**TASK DIRECTIONS**.
Copy every record below word for word, without leaving anything out or changing anything.

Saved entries

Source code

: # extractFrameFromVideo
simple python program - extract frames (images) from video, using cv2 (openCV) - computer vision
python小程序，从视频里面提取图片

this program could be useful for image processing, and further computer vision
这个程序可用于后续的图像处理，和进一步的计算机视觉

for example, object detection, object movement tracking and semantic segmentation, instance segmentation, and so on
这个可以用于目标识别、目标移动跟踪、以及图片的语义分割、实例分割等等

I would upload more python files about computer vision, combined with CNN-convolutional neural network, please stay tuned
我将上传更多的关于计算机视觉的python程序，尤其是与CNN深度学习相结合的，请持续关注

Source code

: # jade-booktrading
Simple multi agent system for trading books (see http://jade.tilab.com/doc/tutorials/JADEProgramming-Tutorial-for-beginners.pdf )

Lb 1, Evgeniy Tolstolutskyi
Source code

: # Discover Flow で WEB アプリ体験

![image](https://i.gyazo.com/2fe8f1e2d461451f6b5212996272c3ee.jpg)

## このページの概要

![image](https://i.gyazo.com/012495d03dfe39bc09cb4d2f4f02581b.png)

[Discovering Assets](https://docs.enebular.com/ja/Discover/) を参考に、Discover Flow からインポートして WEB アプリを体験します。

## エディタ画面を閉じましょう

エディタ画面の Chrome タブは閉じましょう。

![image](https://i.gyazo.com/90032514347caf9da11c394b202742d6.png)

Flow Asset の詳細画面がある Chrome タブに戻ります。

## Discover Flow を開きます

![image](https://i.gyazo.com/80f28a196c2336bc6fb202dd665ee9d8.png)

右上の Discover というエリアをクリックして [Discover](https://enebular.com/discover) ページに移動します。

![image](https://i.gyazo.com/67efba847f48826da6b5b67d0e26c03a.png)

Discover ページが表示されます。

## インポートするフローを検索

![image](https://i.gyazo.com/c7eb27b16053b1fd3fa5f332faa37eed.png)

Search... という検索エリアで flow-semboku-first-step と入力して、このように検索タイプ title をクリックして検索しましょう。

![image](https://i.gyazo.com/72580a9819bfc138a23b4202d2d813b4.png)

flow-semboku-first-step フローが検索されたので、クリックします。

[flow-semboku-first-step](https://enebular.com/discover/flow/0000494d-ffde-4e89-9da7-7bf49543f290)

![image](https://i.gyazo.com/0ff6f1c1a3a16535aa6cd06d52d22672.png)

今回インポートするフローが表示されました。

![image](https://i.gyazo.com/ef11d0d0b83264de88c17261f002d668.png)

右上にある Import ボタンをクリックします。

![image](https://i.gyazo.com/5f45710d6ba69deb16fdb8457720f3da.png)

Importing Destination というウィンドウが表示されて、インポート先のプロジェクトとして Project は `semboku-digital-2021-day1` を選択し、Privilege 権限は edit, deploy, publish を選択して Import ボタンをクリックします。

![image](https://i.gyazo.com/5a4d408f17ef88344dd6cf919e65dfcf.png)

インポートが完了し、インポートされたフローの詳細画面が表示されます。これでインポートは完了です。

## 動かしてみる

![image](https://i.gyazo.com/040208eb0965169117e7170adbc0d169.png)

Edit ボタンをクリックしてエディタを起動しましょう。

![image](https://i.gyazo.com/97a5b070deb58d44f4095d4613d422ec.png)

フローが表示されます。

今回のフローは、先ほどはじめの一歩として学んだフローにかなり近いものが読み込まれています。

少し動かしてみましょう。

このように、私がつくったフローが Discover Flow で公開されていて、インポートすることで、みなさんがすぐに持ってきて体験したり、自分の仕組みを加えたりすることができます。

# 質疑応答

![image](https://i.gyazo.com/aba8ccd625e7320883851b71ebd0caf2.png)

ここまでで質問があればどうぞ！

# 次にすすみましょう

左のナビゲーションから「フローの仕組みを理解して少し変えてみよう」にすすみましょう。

**RESPONSE**.
Source code

: # extractFrameFromVideo
simple python program - extract frames (images) from video, using cv2 (openCV) - computer vision
python小程序，从视频里面提取图片

this program could be useful for image processing, and further computer vision
这个程序可用于后续的图像处理，和进一步的计算机视觉

for example, object detection, object movement tracking and semantic segmentation, instance segmentation, and so on
这个可以用于目标识别、目标移动跟踪、以及图片的语义分割、实例分割等等

I would upload more python files about computer vision, combined with CNN-convolutional neural network, please stay tuned
我将上传更多的关于计算机视觉的python程序，尤其是与CNN深度学习相结合的，请持续关注

Source code

: # jade-booktrading
Simple multi agent system for trading books (see http://jade.tilab.com/doc/tutorials/JADEProgramming-Tutorial-for-beginners.pdf )

Lb 1, Evgeniy Tolstolutskyi
Source code

: # Discover Flow で WEB アプリ体験

![image](https://i.gyazo.com/2fe8f1e2d461451f6b5212996272c3ee.jpg)

## このページの概要

![image](https://i.gyazo.com/012495d03dfe39bc09cb4d2f4f02581b.png)

[Discovering Assets](https://docs.enebular.com/ja/Discover/) を参考に、Discover Flow からインポートして WEB アプリを体験します。

## エディタ画面を閉じましょう

エディタ画面の Chrome タブは閉じましょう。

![image](https://i.gyazo.com/90032514347caf9da11c394b202742d6.png)

Flow Asset の詳細画面がある Chrome タブに戻ります。

## Discover Flow を開きます

![image](https://i.gyazo.com/80f28a196c2336bc6fb202dd665ee9d8.png)

右上の Discover というエリアをクリックして [Discover](https://enebular.com/discover) ページに移動します。

![image](https://i.gyazo.com/67efba847f48826da6b5b67d0e26c03a.png)

Discover ページが表示されます。

## インポートするフローを検索

![image](https://i.gyazo.com/c7eb27b16053b1fd3fa5f332faa37eed.png)

Search... という検索エリアで flow-semboku-first-step と入力して、このように検索タイプ title をクリックして検索しましょう。

![image](https://i.gyazo.com/72580a9819bfc138a23b4202d2d813b4.png)

flow-semboku-first-step フローが検索されたので、クリックします。

[flow-semboku-first-step](https://enebular.com/discover/flow/0000494d-ffde-4e89-9da7-7bf49543f290)

![image](https://i.gyazo.com/0ff6f1c1a3a16535aa6cd06d52d22672.png)

今回インポートするフローが表示されました。

![image](https://i.gyazo.com/ef11d0d0b83264de88c17261f002d668.png)

右上にある Import ボタンをクリックします。

![image](https://i.gyazo.com/5f45710d6ba69deb16fdb8457720f3da.png)

Importing Destination というウィンドウが表示されて、インポート先のプロジェクトとして Project は `semboku-digital-2021-day1` を選択し、Privilege 権限は edit, deploy, publish を選択して Import ボタンをクリックします。

![image](https://i.gyazo.com/5a4d408f17ef88344dd6cf919e65dfcf.png)

インポートが完了し、インポートされたフローの詳細画面が表示されます。これでインポートは完了です。

## 動かしてみる

![image](https://i.gyazo.com/040208eb0965169117e7170adbc0d169.png)

Edit ボタンをクリックしてエディタを起動しましょう。

![image](https://i.gyazo.com/97a5b070deb58d44f4095d4613d422ec.png)

フローが表示されます。

今回のフローは、先ほどはじめの一歩として学んだフローにかなり近いものが読み込まれています。

少し動かしてみましょう。

このように、私がつくったフローが Discover Flow で公開されていて、インポートすることで、みなさんがすぐに持ってきて体験したり、自分の仕組みを加えたりすることができます。

# 質疑応答

![image](https://i.gyazo.com/aba8ccd625e7320883851b71ebd0caf2.png)

ここまでで質問があればどうぞ！

# 次にすすみましょう

左のナビゲーションから「フローの仕組みを理解して少し変えてみよう」にすすみましょう。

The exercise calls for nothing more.